CFStreamCopyRunLoopsAndModes Vulverability
Todd Orler
Hi,
I'm passing along an investigation from a colleague, since I've posted here before. I can manage the liaison work.
Jens, please check out the links. Does this ring any bells?
Thanks for your time.
-Todd
---------------------------
We are getting regular crash reports for our iOS app, with no reproducibility.
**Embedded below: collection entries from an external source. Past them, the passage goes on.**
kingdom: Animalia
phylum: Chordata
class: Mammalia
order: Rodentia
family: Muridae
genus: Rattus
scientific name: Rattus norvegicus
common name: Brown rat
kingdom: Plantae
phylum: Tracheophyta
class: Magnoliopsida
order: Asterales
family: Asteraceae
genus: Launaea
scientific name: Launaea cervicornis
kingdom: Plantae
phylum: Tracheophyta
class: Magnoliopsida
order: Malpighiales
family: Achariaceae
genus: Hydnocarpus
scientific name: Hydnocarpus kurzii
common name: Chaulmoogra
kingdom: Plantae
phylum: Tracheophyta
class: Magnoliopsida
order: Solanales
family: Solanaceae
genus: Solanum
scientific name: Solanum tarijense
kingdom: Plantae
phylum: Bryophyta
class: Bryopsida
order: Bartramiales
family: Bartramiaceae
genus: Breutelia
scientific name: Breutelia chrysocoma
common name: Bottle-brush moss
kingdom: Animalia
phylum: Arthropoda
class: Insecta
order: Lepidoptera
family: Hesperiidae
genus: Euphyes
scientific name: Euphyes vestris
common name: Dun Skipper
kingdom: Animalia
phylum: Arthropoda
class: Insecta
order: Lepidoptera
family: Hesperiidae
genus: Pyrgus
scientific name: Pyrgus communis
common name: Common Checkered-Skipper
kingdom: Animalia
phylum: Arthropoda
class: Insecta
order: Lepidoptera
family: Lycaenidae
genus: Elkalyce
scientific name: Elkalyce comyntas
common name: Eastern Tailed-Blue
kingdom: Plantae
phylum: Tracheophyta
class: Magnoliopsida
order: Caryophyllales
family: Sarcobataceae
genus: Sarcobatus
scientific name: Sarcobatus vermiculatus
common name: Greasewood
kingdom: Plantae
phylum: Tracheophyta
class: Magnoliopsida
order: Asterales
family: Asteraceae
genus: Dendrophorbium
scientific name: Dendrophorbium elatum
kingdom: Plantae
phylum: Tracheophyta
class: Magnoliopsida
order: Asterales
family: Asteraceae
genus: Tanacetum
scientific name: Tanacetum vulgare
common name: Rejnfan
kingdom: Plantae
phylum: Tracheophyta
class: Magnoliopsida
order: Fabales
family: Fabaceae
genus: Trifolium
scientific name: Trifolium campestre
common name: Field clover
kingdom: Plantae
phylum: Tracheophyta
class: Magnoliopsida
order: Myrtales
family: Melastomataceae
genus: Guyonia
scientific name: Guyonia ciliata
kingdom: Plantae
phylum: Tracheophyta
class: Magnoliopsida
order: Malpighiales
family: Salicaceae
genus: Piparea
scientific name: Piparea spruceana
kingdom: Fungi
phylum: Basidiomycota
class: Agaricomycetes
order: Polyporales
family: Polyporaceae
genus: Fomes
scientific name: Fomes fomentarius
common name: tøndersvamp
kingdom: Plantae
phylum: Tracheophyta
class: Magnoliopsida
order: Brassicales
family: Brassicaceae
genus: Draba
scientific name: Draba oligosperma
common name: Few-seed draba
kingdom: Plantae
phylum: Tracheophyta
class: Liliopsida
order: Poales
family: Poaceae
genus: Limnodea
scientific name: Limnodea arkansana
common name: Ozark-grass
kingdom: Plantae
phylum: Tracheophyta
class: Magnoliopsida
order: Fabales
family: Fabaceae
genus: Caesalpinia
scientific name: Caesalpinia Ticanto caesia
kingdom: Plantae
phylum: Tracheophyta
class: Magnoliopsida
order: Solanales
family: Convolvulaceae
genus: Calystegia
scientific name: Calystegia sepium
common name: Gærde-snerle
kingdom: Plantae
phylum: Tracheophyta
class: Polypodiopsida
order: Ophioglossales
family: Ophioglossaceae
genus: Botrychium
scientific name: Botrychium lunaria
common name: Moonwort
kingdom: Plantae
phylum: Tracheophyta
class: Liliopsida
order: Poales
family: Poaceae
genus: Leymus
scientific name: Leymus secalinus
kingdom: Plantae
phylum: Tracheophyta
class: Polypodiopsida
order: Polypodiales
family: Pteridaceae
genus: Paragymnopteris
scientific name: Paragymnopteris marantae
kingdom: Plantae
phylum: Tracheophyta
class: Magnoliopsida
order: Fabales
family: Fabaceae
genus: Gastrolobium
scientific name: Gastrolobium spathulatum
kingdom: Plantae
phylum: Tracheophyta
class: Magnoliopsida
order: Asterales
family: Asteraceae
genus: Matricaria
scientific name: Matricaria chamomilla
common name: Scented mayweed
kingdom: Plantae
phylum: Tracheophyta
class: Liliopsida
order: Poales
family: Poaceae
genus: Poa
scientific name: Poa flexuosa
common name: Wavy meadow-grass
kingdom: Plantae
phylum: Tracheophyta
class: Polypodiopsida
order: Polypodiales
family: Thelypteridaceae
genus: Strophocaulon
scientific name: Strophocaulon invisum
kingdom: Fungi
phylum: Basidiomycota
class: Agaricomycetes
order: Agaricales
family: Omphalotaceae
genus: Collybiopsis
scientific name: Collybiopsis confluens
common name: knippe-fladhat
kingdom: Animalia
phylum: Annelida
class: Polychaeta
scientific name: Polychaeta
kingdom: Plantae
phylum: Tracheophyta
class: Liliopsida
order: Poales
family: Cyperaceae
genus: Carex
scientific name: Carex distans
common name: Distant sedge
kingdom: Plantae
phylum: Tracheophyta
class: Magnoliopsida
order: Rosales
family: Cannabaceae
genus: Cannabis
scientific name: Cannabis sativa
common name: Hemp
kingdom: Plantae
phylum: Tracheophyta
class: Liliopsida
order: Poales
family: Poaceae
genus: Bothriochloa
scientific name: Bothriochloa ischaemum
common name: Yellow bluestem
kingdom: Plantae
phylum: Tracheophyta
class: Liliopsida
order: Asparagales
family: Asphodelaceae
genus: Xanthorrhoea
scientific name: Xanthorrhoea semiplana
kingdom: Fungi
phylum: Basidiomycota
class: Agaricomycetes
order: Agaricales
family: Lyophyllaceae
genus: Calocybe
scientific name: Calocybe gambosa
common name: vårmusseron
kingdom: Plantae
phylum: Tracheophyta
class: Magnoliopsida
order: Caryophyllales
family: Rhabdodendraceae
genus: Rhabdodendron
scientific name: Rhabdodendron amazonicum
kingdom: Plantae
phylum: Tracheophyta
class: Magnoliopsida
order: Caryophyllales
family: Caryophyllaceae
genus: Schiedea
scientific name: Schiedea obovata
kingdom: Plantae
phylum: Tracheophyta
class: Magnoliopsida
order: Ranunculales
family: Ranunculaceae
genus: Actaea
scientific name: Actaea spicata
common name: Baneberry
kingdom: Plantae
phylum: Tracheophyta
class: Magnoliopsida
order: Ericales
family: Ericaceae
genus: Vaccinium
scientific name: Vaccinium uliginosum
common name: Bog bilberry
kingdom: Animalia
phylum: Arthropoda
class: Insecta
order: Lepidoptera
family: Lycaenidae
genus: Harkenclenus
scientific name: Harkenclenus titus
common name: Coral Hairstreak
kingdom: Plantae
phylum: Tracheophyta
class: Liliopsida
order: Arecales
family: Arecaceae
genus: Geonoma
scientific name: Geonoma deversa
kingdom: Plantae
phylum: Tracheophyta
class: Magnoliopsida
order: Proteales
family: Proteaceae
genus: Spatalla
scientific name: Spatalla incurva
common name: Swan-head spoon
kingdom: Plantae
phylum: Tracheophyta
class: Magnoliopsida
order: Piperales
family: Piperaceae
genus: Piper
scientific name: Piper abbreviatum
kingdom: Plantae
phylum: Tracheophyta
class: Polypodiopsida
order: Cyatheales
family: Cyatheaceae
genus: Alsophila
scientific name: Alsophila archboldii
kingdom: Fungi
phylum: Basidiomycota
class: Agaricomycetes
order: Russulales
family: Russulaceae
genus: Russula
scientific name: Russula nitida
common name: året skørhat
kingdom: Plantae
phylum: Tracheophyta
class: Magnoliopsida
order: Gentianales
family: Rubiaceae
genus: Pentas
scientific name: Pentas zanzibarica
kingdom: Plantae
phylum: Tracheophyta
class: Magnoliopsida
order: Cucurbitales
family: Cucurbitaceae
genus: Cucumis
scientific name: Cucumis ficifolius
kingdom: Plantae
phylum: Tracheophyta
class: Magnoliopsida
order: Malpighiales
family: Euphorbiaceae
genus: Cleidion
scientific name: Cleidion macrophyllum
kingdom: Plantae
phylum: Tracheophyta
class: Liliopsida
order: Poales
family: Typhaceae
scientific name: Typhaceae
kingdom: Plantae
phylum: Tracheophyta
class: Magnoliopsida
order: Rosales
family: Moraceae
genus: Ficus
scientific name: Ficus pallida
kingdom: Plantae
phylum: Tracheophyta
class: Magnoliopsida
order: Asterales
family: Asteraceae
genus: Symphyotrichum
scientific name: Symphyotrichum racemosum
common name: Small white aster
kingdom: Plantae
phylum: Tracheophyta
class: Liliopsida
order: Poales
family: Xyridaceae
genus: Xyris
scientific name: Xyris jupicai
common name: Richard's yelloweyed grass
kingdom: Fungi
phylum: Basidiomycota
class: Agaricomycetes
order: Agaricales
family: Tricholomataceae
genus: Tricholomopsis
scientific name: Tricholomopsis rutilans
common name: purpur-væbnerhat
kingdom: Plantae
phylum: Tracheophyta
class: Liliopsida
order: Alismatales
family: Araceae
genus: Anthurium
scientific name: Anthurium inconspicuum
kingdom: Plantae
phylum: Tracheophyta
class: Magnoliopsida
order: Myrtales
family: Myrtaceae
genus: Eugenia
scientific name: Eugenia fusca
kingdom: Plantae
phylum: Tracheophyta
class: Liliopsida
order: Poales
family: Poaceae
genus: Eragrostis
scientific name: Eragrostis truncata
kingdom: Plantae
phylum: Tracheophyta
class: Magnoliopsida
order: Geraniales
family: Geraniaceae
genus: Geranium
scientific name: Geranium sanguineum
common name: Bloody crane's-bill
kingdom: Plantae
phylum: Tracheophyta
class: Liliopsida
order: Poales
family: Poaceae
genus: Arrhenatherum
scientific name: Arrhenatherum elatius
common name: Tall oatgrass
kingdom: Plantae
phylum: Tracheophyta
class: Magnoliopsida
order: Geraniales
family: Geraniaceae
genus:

The common thread is that all of them have this callstack for the crashed thread:
|
CoreFoundation |
__CFTypeCollectionRetain + 101 |
|
|
2 |
CoreFoundation |
__CFArrayCreateCopy0 + 380 |
|
3 |
CoreFoundation |
_CFWriteStreamCopyRunLoopsAndModes + 48 |
|
4 |
CoreFoundation |
boundPairReadClose + 40 |
|
5 |
CoreFoundation |
_CFStreamClose + 76 |
|
6 |
CFNetwork |
CoreStreamBase::_streamInterface_Close() + 52 |
|
7 |
CFNetwork |
HTTPNetStreamInfo::closeRequestResources() + 82 |
|
8 |
CFNetwork |
HTTPNetConnection::transmitRequest(HTTPNetStreamInfo*, __CoreWriteStream*, CFStreamError*, unsigned char) + 1370 |
|
9 |
CFNetwork |
HTTPNetStreamInfo::_httpRequestPayloadCallBack(__CoreReadStream*, unsigned long, void*) + 122 |
|
10 |
CFNetwork |
CoreReadStreamClient::coreStreamEventsAvailable(unsigned long) + 36 |
|
11 |
CFNetwork |
CoreStreamBase::_callClientNow(CoreStreamClient*) + 42 |
|
12 |
CFNetwork |
CoreStreamBase::_streamSetEventAndScheduleDelivery(unsigned long, unsigned char) + 122 |
|
13 |
CFNetwork |
CoreStreamBase::_streamInterface_SignalEvent(unsigned long, CFStreamError const*) + 34 |
|
14 |
CFNetwork |
CoreReadStreamFromCFReadStream::_readStreamClientCallBack(__CFReadStream*, unsigned long, void*) + 76 |
|
15 |
CoreFoundation |
_signalEventSync + 118 |
|
16 |
CoreFoundation |
_cfstream_shared_signalEventSync + 334 |
There is no consistency as to what is going on on any other thread at the time of the crash.
With a bunch of Googling, I found this thread in the AFNetworking project which exhibits exactly the same randomness and callstack:
https://github.com/AFNetworking/AFNetworking/issues/907
The discussion contains an analysis of a weakness in Apple's implementation of CFStreamCopyRunLoopsAndModes in CFNetwork. They also came up with a solution (a hack really) which appears to work, detailed here:
https://github.com/AFNetworking/AFNetworking/pull/935
So I went through all of the code in our project looking for a similar pattern, and the only one I came up with was in CBLMultiStreamWriter.m. The close() function follows the same pattern and possibly is exposed to the same weakness on iOS.
This is an extremely speculative set of logical leaps, I admit. Without repro steps it is hard to even know if we have solved it. I can confirm that from user descriptions of what they were doing at the time of the crash, those things would involve CBLMultiStreamWriter::close being called.
We are going to try out duplicating the fix from AFNetworking to see if the crashes stop being reported (we currently get multiple reports a day of this crash). If we run for a week without getting more reports, then maybe we have learned something. But I also wanted to raise the issue here, to see if anyone else has seen in or has other input. It is also possible that Apple may fix the threading hole in iOS 8, but we don't have enough use there yet to know (we have not yet caught a crash here in iOS8, but that isn't terribly meaningful yet).